Ashmont is a section of the Dorchester neighborhood of Boston, Massachusetts. It includes the subsections of Ashmont Hill, Peabody Square, and Ashmont-Adams. Located near Boston's border with the town of Milton, major streets include Ashmont Street, Gallivan Boulevard, and Dorchester Avenue.

==History==
The neighborhood was developed after Dorchester's annexation to Boston in 1870. The westerly side of the neighborhood, north of Fuller Street and west of Dorchester Avenue, north to Welles Avenue, was laid out on the former Welles estate. The more easterly side of the neighborhood, east of the station, south of Ashmont Street, and north of Minot Street and Van Winkle Street was developed by the Carruth family on their former estate.

The neighborhood is known for its larger Victorian style houses on the former estates with other side streets such as Fuller, Burt, Dracut, and Wrentham Streets having a denser two and three family development pattern.

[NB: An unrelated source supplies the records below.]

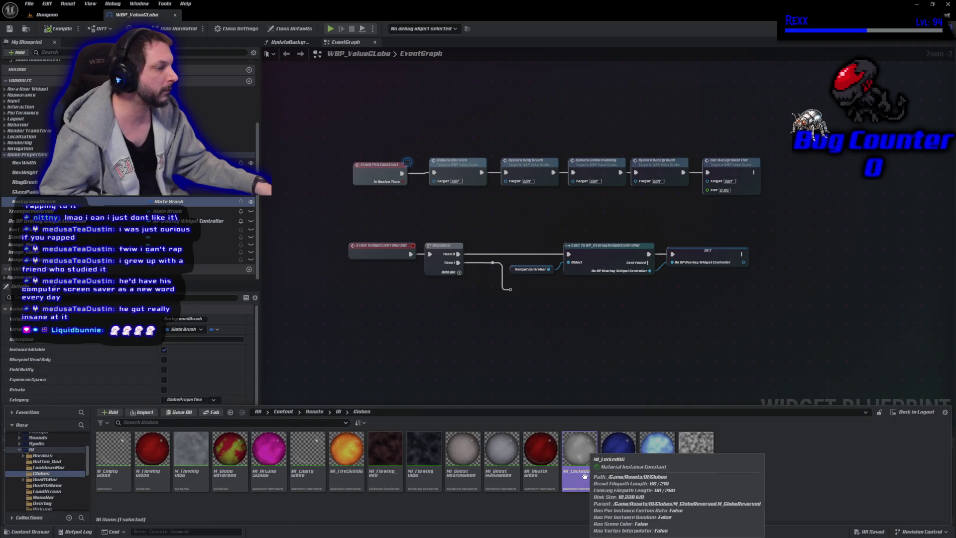
right_click(581, 455)
left_click(619, 318)
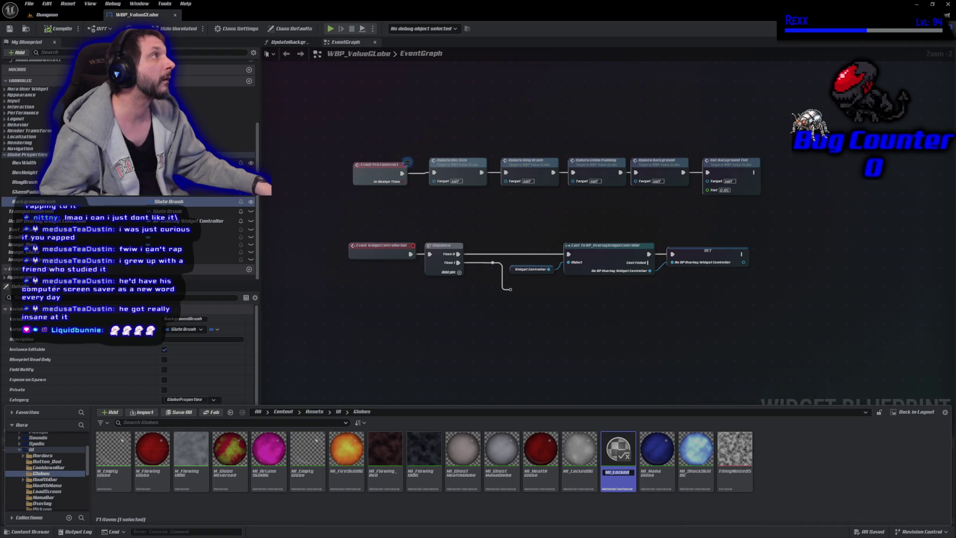
key("Return")
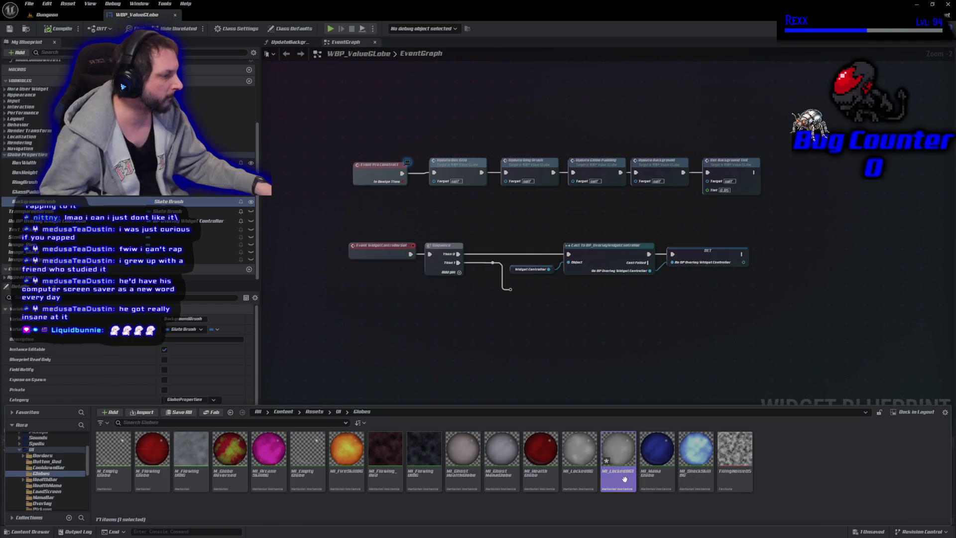
key("F2")
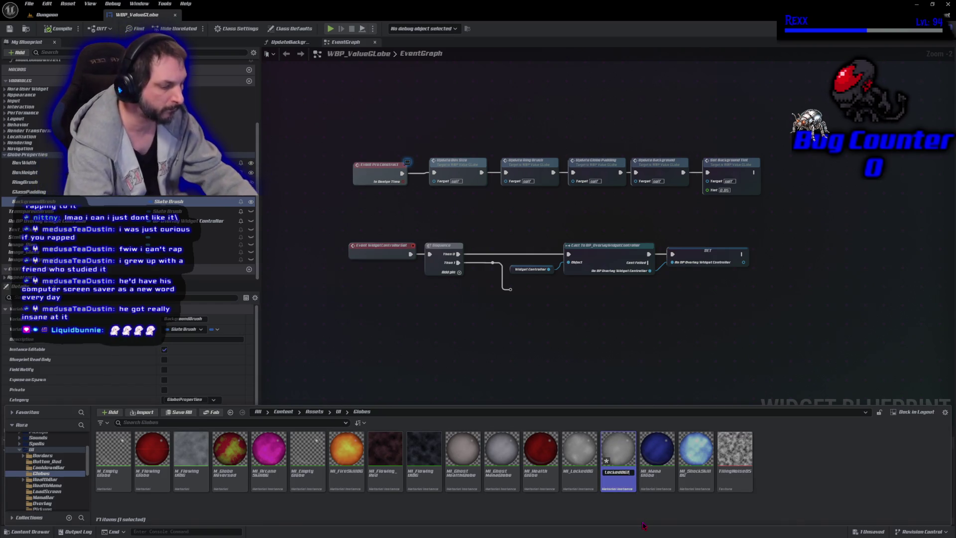
type("MI_L")
type("ocked")
type("BG")
key("Return")
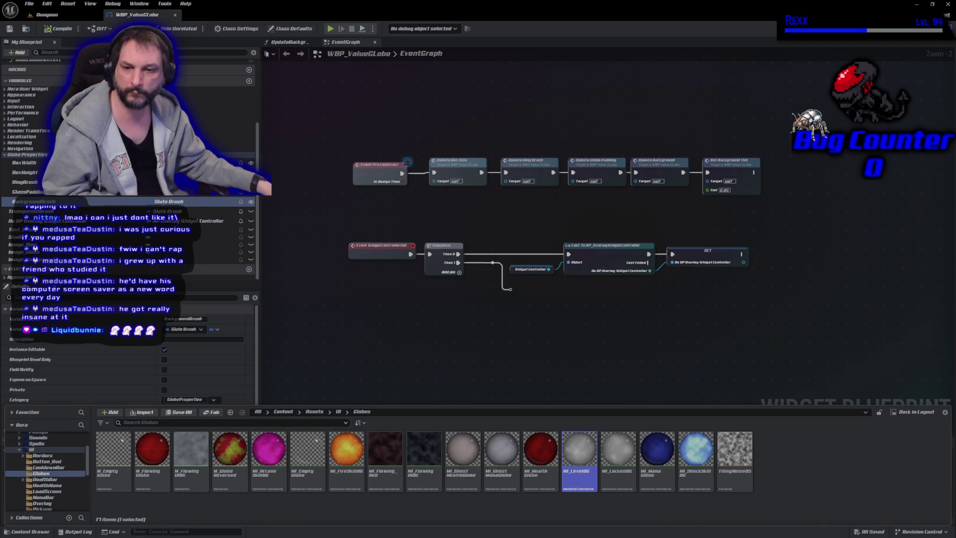
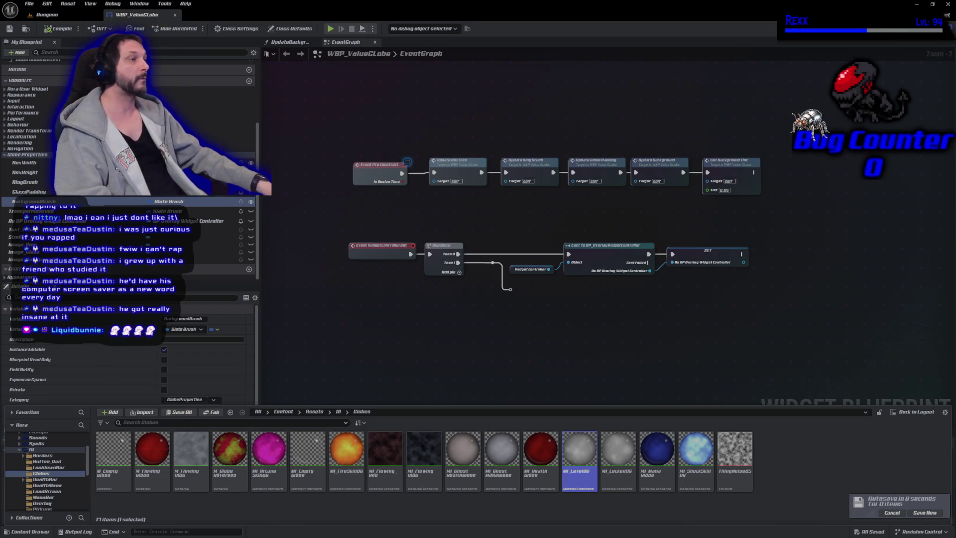
- Save all, then set UpdateBackground's Background Brush image to MI_LevelBG
left_click(924, 514)
left_click(288, 42)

Dorchester Avenue in the area has an urban neighborhood commercial development pattern.

All Saints Church, an Episcopal Church in Ashmont, was designed by the architect Ralph Adams Cram and dedicated in 1892. It is listed on the National Register of Historic Places.

Ashmont Hill Architectural Conservation District is a pending Boston Landmark.

==Public transportation==

The MBTA has Red Line direct subway service to Downtown Boston, Harvard Square and other Cambridge locations (and ultimately to Alewife Station) at the Ashmont station and there is a link to the Mattapan Line trolley going to Mattapan.